CHAMPVA provides coverage for veterans through the V.A. This rulemaking seeks to align CHAMPVA benefits with TRICARE benefits administered through the Department of Defense. In addition, this would better align the CHAMPVA with the requirements of other Federal programs by removing the coverage exclusion of audio-only telehealth.

Closing the Digital Health Disconnect: A Blueprint for Optimizing Digitally Enabled Care – released by the American Medical Association (AMA)

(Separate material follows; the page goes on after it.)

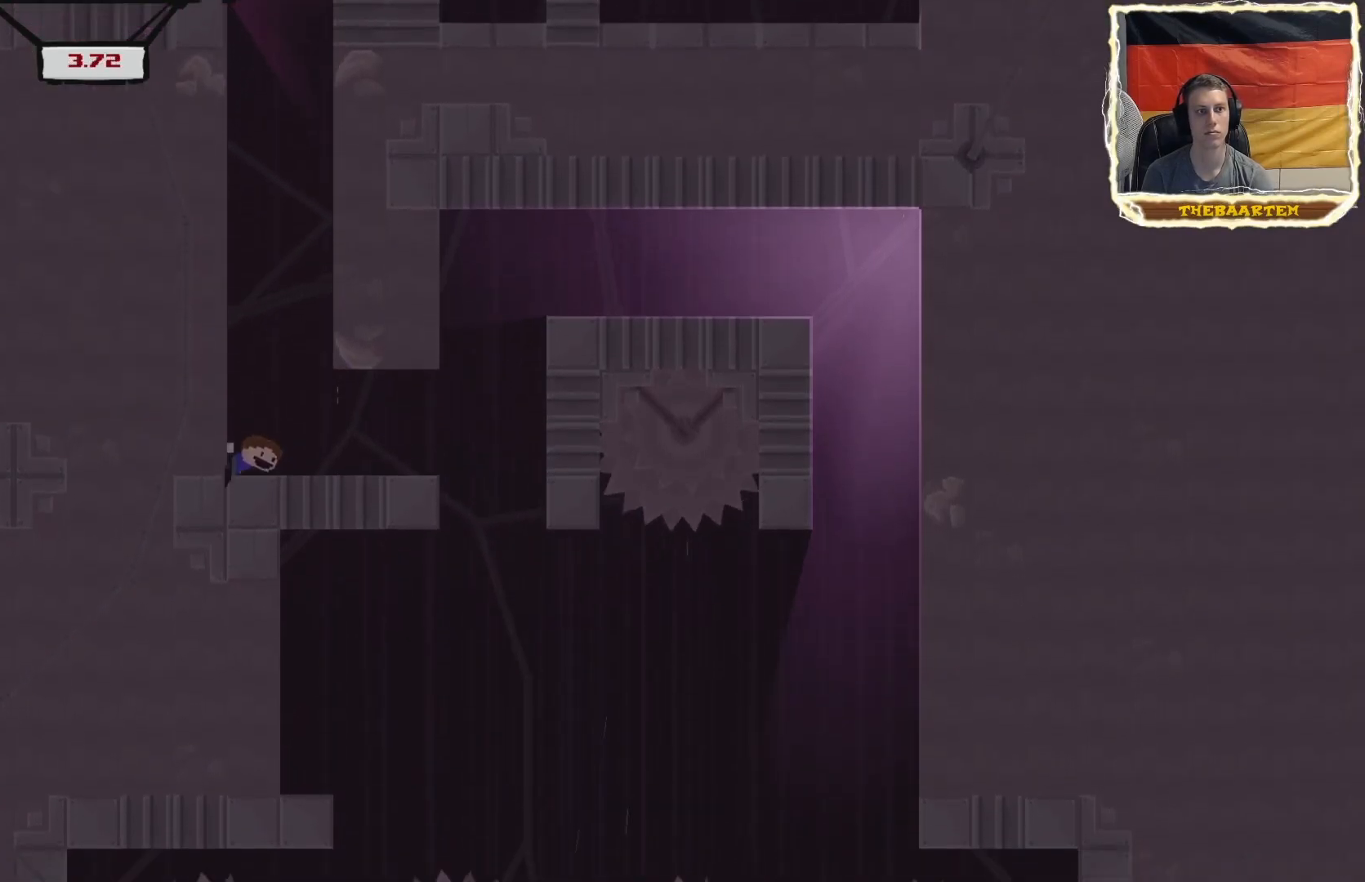
{"buttons": ["CROSS", "R2", "DPAD_LEFT"], "events": [[83, "CROSS", "down"], [417, "CROSS", "up"], [500, "CROSS", "down"]]}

The blueprint is built around six foundational pillars and seeks to engage physicians, health plans, employers, policymakers, health tech companies, venture capital, and private equity funds. The six pillars: 

  1. Build for patients, physicians, and clinicians
  2. Design with an equity lens 
  3. Recenter care around the patient-physician relationship  
  4. Improve and adopt payment models that incentivize high-value care 
  5. Create technologies and policies that reduce fragmentation  
  6. Scale evidence-based models quickly 

The 26-page blueprint is available online at AMA – blueprint for optimizing digitally enabled care

By State

Colorado Emergency Regulations regarding coverage, reimbursement, and utilization review of transfers of a patient between facilities – effective 11.11.22 

In response to pediatric intensive care capacity shortages due to COVID-19, influenza, and respiratory syncytial virus (RSV), the state has enacted two emergency regulations, 22-E-18 and 22-E-19, respectively.  

The department of insurance requires carriers to cover the costs of transfers via ambulance between facilities when a beneficiary is receiving care in a hospital or free-standing emergency department and is deemed to have an emergency medical condition. The transfer and all services at the receiving facility are considered emergency services.  

Carriers are prohibited from requiring prior authorization for the transfer and requests for submission of documentation supporting medical necessity. Carriers are also prohibited from auditing to determine the lack of medical necessity and inappropriate, ineffective, or inefficient services. 

Delaware Board of Medical Licensure and Discipline Practice by Telehealth and Telemedicine Title 24 – Final Regulation

The Board has stricken “Section 19.0 Telemedicine“ in its entirety. This change removes the restriction requiring the sole use of live, real-time audio-visual technology to establish a provider-patient relationship. This change allows providers to use their clinical judgment when determining the most appropriate telehealth modality to establish a provider-patient relationship. In addition to live, real-time audio-visual, providers can utilize asynchronous and audio-only care via telehealth when establishing a provider-patient relationship. 

Kansas Section 6 and 7 of the Telemedicine Act and K.S.A 65-4a10 – Blocked

A Kansas judge has blocked a law banning physicians from prescribing abortion-inducing pills via telemedicine. The lift on this ban is expected to help expand access in rural Kansas; however, the legal battle will continue over this decision.

This matter has been tied up in state court since the Center for Reproductive Rights and Wichita-based clinic Trust Women challenged the June 2011 law requiring physicians to be in the same room as patients when prescribing abortion-inducing medication. The restrictions on a mandatory 24-hour waiting period and parental consent rules for minors still apply.